Bloc Quebecois MP Andre Bellavance is quitting his party to sit as an independent, he announced at a press conference Monday morning.

Bellavance also said that he will not run in the next federal election but will continue working hard for his constituents until that time as an independent. 

The 50-year-old has represented the Richmond-Arthabaska riding since 2004 and had the support of three fellow Bloc MPs in his recent leadership run. Nonetheless he narrowly lost the leadership race to Mario Beaulieu.

MP Jean-François Fortin quit the party to sit as an independent on 12 August 2014, leaving the Quebec separatist party with three MPs in Ottawa, well below the 54 it once held twice under longtime former leader Gilles Duceppe. 

The Bloc now has two MPs.

“Mario Beaulieu didn’t have the support of the MPs when he came. When Jean-Francois (Fortin) quit it was a shock for me. He is new talent and was the only newly-elected Bloc MP. When he quit if affected me enormously," said Bellavance at a press conference.

"Mario Beaulieu says that he’s a uniter but I don’t see it."

The Bloc has been in complete disarray since Beaulieu's arrival over his approach to running the party. Beaulieu has pushed sovereignty as the main electoral theme even as polls suggest the appetite for it is waning.

Beaulieu has also been critical of past Bloc leaders, accusing them of having a defeatist attitude towards sovereignty.

Bellavance has represented Richmond-Arthabaska since 2004 but the 10-year veteran said that he no longer felt at home in the sovereigntist party under Beaulieu.
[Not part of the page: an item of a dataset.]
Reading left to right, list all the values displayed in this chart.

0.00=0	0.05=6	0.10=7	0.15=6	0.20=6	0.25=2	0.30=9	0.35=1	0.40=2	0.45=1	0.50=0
He said he simply could not work with Beaulieu going forward.

"I no longer felt comfortable with this team," Bellavance said. "I don't feel that we are going in the right direction."

Bellavance also denounced a "purity test for independence" that has taken place within the party over members' commitment to sovereignty, saying that it had made him feel like an outsider.

"It made me feel like an impostor and an intruder within the Bloc," Bellavance said.

He noted an "unhealthy atmosphere" within the party and described two very different political outfits: the Bloc Quebecois that existed "before June 14" and the one "after June 14" with Beaulieu at the helm.

With Bellavance gone, the ranks are thin for the embattled Bloc with just two sitting members in the House of Commons -- Claude Patry and Louis Plamondon.

Patry, who defected from the NDP, has already announced he won't run again in 2015.

Bellavance said the recent departure of Jean-Francois Fortin also got him thinking about his future.

Fortin quit the party, criticizing Beaulieu's leadership as one-dimensional and uncompromising.

For Beaulieu's part, he downplayed Fortin's harsh criticism and accused the MP of showing disloyalty to the party and the sovereigntist cause.  He hasn't yet commented on Bellavance's departure.